Janus: Then and Now looks at the history of one of Cranbrook’s most prominent churches   Friday, January 11th, 2013   (Reprinted with permission from Jim Cameron)

The United Church of Canada is now entering its 84th year of existence. The Cranbrook United Church building itself is four years younger. As to what actually united to form this congregation requires a look:

It begins with John Wesley, an Anglican cleric born in England in 1703. He founded the Methodist movement which in turn provided the seeds for the modern Methodist movement, the Holiness movement, Pentecostalism and the Charismatic and Neo-Charismatic movements. In 1828, the British Methodists and the British Wesleyans formed the Wesleyan Methodist Church which was joined in 1834 by the Methodist Episcopal Church. The Wesleyan Methodist Church in Canada and the Wesleyan Methodist Conference of Eastern British America united in 1874, also annexing the Methodist New Connexion Church in order to form the Methodist Church of Canada. Ten years later that body joined with the Methodist Episcopalian Church, the Bible Christian Church and the Primitive Methodist Church to create the all-encompassing Methodist Church of Canada, Newfoundland (one-half hour later) and, as you may have already surmised, Bermuda, making it the largest Protestant denomination in Canada and possibly Bermuda.

In 1925, the Methodist Church united with much of the Presbyterians and most of the Congregational Union and the Association of Local Union Churches to form the United Church of Canada (some did not join due to theological, historical and personal reasons). Take a breath. It’s done.

Cranbrook had both an active Knox Presbyterian and Methodist congregation from the earliest days, each with their own building. The local Methodist Church became the United Church in June 1925. The small wooden church on the northwest corner of 8th Avenue and 1st Street, though charming, was suddenly too small for the united congregation. In May 1927, a vote of 84 yays to four nays elected to build a new church as soon as funds could be raised.

The Methodists wielded a certain amount of power back east, not least due to the subscription of the Eaton, Massey and Ryerson families and Cranbrook moved along similar lines, with many prominent families part of the congregation. Canvassing efforts proved quite successful and by the end of 1927 a total of $10,000 was subscribed.

Fund-raising carried on throughout the following year and by April, 1929, the architectural plans — designed by Henry Morgan Whiddington of Lethbridge, a London-trained practitioner with design leanings towards the Edwardian and Beaux-Arts styles and who resided in Cranbrook from 1928-30 — were presented to the church building committee which approved them.

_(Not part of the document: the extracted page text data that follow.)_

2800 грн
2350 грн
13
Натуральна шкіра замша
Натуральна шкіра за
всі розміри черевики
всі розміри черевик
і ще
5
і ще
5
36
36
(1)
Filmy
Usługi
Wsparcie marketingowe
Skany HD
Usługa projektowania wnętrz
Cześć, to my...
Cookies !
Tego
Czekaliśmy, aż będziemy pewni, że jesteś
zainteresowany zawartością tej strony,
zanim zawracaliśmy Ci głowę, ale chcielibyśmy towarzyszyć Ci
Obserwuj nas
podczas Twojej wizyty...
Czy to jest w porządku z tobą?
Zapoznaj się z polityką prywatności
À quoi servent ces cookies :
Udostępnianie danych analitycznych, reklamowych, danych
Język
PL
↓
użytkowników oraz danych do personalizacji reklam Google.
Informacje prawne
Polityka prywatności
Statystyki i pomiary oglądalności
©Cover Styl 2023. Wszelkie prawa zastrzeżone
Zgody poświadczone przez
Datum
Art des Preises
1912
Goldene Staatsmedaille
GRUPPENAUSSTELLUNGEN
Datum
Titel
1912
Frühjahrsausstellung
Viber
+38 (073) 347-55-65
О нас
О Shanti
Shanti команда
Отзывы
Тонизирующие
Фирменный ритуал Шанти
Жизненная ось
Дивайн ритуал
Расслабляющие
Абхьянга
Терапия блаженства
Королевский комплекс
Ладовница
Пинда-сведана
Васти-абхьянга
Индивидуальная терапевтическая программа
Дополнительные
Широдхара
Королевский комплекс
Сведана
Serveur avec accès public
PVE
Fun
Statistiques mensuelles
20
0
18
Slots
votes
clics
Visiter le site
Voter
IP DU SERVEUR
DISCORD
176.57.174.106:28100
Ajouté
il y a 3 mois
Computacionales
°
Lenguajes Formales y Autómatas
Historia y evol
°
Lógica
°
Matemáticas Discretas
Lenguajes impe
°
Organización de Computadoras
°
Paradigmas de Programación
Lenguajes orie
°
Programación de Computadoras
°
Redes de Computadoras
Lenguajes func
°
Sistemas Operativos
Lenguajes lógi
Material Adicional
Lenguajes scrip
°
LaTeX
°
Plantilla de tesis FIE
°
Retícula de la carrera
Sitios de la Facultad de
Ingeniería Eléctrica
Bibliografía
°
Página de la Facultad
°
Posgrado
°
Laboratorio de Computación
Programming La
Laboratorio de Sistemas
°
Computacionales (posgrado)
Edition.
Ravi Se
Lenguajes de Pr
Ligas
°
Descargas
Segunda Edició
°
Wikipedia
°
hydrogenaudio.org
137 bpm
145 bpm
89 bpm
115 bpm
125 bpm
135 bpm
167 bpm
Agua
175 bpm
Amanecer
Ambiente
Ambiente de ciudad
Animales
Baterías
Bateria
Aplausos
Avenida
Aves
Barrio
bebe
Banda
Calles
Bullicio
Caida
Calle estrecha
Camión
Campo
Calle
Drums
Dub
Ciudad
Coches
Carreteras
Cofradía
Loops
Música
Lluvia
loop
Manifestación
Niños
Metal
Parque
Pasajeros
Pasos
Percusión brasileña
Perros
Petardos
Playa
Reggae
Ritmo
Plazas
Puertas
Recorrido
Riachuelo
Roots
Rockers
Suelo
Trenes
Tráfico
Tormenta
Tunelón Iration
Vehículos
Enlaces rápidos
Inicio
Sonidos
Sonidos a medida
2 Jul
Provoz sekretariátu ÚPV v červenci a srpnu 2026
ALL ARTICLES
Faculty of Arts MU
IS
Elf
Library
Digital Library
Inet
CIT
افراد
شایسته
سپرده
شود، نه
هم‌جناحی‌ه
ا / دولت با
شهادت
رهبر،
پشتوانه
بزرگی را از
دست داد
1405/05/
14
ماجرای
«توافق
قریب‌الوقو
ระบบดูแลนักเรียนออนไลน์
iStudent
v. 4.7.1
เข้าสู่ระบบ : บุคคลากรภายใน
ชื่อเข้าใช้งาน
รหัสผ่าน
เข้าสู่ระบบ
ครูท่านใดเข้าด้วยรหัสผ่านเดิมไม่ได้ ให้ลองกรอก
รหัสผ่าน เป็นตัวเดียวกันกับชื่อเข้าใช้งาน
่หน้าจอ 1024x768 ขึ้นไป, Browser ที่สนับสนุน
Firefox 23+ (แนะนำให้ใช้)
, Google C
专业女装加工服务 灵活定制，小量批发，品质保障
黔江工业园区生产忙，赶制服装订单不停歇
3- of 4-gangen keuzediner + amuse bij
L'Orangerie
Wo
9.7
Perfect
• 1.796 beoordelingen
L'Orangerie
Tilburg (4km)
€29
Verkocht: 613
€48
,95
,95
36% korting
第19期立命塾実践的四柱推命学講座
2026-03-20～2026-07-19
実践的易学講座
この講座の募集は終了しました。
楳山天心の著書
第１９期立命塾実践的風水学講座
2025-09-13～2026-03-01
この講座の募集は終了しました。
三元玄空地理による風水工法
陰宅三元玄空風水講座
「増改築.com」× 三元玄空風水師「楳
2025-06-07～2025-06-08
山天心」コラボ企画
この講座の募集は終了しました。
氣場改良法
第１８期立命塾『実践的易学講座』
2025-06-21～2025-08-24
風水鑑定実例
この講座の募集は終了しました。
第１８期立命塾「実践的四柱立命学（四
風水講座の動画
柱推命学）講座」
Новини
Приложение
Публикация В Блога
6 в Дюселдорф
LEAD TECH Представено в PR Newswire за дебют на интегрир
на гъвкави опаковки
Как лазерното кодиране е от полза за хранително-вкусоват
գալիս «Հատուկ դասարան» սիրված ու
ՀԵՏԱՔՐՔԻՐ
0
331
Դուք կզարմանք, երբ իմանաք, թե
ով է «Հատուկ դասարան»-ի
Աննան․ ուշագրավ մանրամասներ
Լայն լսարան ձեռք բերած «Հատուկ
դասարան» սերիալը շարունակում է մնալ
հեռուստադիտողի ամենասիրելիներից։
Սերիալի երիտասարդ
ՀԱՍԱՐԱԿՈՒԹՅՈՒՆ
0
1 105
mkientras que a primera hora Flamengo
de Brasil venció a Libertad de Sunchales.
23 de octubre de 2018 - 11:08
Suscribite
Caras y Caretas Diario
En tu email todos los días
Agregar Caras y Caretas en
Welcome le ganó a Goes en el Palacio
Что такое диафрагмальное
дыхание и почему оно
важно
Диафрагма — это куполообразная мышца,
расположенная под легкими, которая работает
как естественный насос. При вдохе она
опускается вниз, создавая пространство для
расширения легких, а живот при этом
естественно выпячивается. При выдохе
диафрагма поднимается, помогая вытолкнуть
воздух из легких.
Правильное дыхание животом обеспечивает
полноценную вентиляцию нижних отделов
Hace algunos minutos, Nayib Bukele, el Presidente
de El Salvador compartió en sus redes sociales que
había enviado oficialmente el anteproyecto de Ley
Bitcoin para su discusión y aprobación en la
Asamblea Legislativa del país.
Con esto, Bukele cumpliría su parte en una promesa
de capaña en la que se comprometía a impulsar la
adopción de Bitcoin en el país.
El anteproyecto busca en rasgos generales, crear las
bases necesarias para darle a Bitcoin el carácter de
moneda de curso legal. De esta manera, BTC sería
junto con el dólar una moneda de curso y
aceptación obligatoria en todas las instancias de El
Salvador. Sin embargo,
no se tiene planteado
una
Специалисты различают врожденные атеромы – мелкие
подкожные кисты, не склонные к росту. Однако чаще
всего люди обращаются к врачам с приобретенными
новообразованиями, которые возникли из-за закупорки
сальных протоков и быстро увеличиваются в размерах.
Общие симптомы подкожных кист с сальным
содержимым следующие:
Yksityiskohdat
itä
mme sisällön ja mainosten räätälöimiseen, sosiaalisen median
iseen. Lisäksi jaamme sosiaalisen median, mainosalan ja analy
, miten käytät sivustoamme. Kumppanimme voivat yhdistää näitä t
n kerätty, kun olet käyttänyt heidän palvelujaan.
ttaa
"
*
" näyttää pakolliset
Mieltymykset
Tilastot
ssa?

The cost was estimated at close to $30,000 and, with over $12,000 already raised, the congregation elected to move ahead with the project on land purchased the year before.

Sadly, the Great Depression entered the picture and fund-raising slowed considerably. As the building neared completion in the winter of 1930 it was necessary to sell the original Methodist/United Church in order to meet costs. The former church was purchased by private interests and converted to a miniature indoor golf course. The business struck out and was soon replaced by a blacksmith, a garage, then a stage line office and finally demolished in 1972 to make way for a car lot.

Construction of the new church was awarded to the local firm of Sainsbury and Ryan, who had built the Roman Catholic Church two years earlier.

Cranbrook United Church,
December 1964

The imposing United Church of Canada was formally opened on Nov. 17, 1929. Built primarily of brick in a modern Gothic style, it featured a main auditorium with a seating capacity of 200 and an adjoining social room connected via folding doors which seated over 200 more. An elevated ladies parlour also served as a stage for the social room when required and an adjoining kitchen completed the main floor. A staircase led over the ladies parlour to an additional class room. The basement included the choir room and vestry, class rooms and a furnace room. The building was heated by two forced air furnaces.

A new bell, weighing 1,650 pounds (748.5 kg), was donated by an anonymous district lumberman. Plumbing by Patmore Bros, painting by James Norgrove, lumber by the Cranbrook Sash & Door Co. and electric installations by Modern Electric completed the building.

Approximately 900 people attended the two opening services and all welcomed the new building as a notably noble addition to the downtown core and a nice balance to the newly completed brick fire hall on 11th Avenue. That the church was built at all during the opening years of the Great Depression is a testament to the dedication and sacrifice of the congregation. It was the last grand building to be erected in the downtown core for many years and one of the last in which the congregation has remained (the Anglican and Roman Catholic churches being the others).

The structure has undergone two notable changes since its construction: the original bell tower has been raised by an additional storey and, in more recent years, the main entrance area has been enclosed to provide additional space, somewhat obscuring the dominant lines of the bell tower.

Of the three original churches still standing in the downtown core, the United Church of Canada has unarguably seen the most changes in the surrounding landscape, from a fellow compatriot of the old court house to a sentinel of the perfectly-placed Central Park traffic circle to a lone thing of beauty amidst a sea of asphalt and concrete, it remains a much noticed, much loved and, happily, a much used historical component of the downtown core.